Arbeitsweise

SuRF D-A-CH überträgt den international etablierten Ansatz nachhaltiger Sanierung auf den deutschsprachigen Raum und die dort geltenden regionalen und rechtlichen Rahmenbedingungen. Leitend ist der Gedanke der Harmonisierung über die drei Länder Deutschland, Österreich und Schweiz hinweg.

Warum ein D-A-CH Ansatz?

Die Diskussion begann in Deutschland und erweiterte sich rasch auf den deutschsprachigen Raum, sodass sich die Arbeitsgruppe für Teilnehmerinnen und Teilnehmer aus Österreich und der Schweiz geöffnet hat. Eine länderübergreifende Bearbeitung ermöglicht es, gemeinsame fachliche Grundlagen zu schaffen und zugleich die jeweiligen nationalen Rechts- und Praxisrahmen abzubilden.

Das SuRF-UK-Rahmenwerk wurde ins Deutsche übertragen und in den Rechtskontext des deutschen Bundes-Bodenschutzgesetzes (BBodSchG), der Bundes-Bodenschutz- und Altlastenverordnung (BBodSchV) sowie der Ersatzbaustoffverordnung (ErsatzbaustoffV) gebracht.

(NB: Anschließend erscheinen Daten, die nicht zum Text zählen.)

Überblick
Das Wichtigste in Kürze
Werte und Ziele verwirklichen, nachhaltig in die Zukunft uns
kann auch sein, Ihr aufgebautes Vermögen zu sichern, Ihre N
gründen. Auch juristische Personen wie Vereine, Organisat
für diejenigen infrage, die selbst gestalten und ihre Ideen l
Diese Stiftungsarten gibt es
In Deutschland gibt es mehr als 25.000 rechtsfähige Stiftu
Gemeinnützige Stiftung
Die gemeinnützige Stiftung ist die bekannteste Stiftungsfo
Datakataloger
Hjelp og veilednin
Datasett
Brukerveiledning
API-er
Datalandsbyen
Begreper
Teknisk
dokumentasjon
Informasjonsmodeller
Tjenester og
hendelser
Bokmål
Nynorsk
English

Die Erarbeitung erfolgt in Zusammenarbeit mit dem Österreichischen Verein für Altlastenmanagement, so dass neben den bundesdeutschen auch die Rahmenbedingungen in Österreich dargestellt wurden. Der Handlungsrahmen steht in Einklang mit der praktizierten Sanierungsuntersuchung und -planung mit Verhältnismäßigkeitsprüfung.

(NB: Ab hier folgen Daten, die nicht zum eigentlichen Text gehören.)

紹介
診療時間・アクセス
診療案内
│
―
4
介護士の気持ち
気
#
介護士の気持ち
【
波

Die Integration der drei Länder ist ein laufender Prozess; die Bearbeitung in Österreich ist bereits weiter fortgeschritten.

Übergeordnetes Ziel ist die Harmonisierung der Bearbeitungspraxis. Unabhängig von der äußeren Form der Dokumente soll die Durchgängigkeit der Bearbeitungspraxis im internationalen Rahmen jederzeit sichergestellt sein.